Irish Membership of ESO Approved by ESO Council
6 June 2018
On 6 June 2018, at its meeting in Garching, Germany, ESO’s governing body, the Council, unanimously approved the accession of Ireland into ESO. The ESO Director General, Xavier Barcons, now has the green light to proceed to sign the Accession Agreement with representatives of the Irish government, which is expected later in the year.
Once Dáil Éireann (the Irish Parliament) ratifies the Accession Agreement Ireland will become ESO’s 16th Member State.
Ireland has a long tradition in astronomy and a vibrant research community, which has supported ESO membership for many years. For several decades in the nineteenth century, Ireland hosted the world’s largest telescope — the Leviathan of Parsonstown — a 1.8-metre reflecting telescope at Birr Castle. The grounds of Birr Castle are now home to I-LOFAR, the Irish link to a Europe wide low-frequency radio telescope.
Around 200 researchers currently work in major astronomy and astrophysics disciplines, in nine institutes and colleges around Ireland.

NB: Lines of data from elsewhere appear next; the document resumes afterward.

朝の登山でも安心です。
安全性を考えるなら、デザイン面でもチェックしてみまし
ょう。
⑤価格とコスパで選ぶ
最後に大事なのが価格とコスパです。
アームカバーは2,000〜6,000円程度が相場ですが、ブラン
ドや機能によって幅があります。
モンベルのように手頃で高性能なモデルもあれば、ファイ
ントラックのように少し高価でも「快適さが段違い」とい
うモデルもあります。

ESO is the foremost intergovernmental astronomy organisation in Europe and the world’s most productive ground-based astronomical observatory by far. It has 15 Member States: Austria, Belgium, the Czech Republic, Denmark, France, Finland, Germany, Italy, the Netherlands, Poland, Portugal, Spain, Sweden, Switzerland and the United Kingdom, along with the host state of Chile and with Australia as a strategic partner. ESO carries out an ambitious programme focused on the design, construction and operation of powerful ground-based observing facilities enabling astronomers to make important scientific discoveries. ESO also plays a leading role in promoting and organising cooperation in astronomical research. ESO operates three unique world-class observing sites in Chile: La Silla, Paranal and Chajnantor. At Paranal, ESO operates the Very Large Telescope and its world-leading Very Large Telescope Interferometer as well as two survey telescopes, VISTA working in the infrared and the visible-light VLT Survey Telescope. ESO is also a major partner in two facilities on Chajnantor, APEX and ALMA, the largest astronomical project in existence. And on Cerro Armazones, close to Paranal, ESO is building the 39-metre Extremely Large Telescope, the ELT, which will become “the world’s biggest eye on the sky”.